*** RECORDS ***

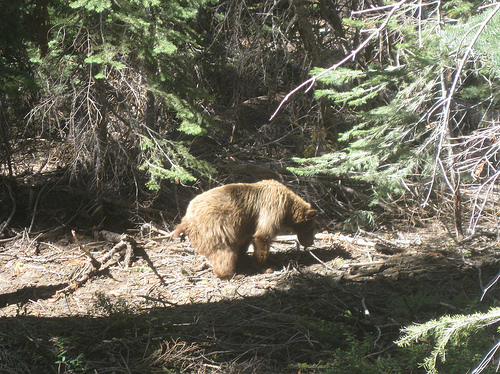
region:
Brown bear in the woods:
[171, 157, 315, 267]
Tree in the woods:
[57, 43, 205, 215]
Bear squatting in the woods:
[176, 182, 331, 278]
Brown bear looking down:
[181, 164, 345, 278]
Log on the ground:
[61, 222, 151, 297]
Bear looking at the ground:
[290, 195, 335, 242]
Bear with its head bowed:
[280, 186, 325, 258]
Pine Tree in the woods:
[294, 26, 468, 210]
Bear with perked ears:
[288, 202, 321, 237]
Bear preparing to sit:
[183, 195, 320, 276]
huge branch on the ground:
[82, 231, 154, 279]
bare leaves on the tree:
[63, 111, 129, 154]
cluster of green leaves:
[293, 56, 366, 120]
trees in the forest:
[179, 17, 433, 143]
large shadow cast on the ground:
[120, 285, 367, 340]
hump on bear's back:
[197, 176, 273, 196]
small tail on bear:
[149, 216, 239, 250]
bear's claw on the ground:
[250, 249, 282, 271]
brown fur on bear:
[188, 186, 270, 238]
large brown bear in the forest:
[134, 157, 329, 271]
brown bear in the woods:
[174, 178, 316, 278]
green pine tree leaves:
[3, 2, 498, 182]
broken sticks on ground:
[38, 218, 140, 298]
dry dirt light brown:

*** End of RECORDS ***

**ASSIGNMENT**
Copy out every entry above line for line, keeping each word and number unchanged, and leave the pictures out.

**EXERCISE RESULT**
region:
Brown bear in the woods:
[171, 157, 315, 267]
Tree in the woods:
[57, 43, 205, 215]
Bear squatting in the woods:
[176, 182, 331, 278]
Brown bear looking down:
[181, 164, 345, 278]
Log on the ground:
[61, 222, 151, 297]
Bear looking at the ground:
[290, 195, 335, 242]
Bear with its head bowed:
[280, 186, 325, 258]
Pine Tree in the woods:
[294, 26, 468, 210]
Bear with perked ears:
[288, 202, 321, 237]
Bear preparing to sit:
[183, 195, 320, 276]
huge branch on the ground:
[82, 231, 154, 279]
bare leaves on the tree:
[63, 111, 129, 154]
cluster of green leaves:
[293, 56, 366, 120]
trees in the forest:
[179, 17, 433, 143]
large shadow cast on the ground:
[120, 285, 367, 340]
hump on bear's back:
[197, 176, 273, 196]
small tail on bear:
[149, 216, 239, 250]
bear's claw on the ground:
[250, 249, 282, 271]
brown fur on bear:
[188, 186, 270, 238]
large brown bear in the forest:
[134, 157, 329, 271]
brown bear in the woods:
[174, 178, 316, 278]
green pine tree leaves:
[3, 2, 498, 182]
broken sticks on ground:
[38, 218, 140, 298]
dry dirt light brown:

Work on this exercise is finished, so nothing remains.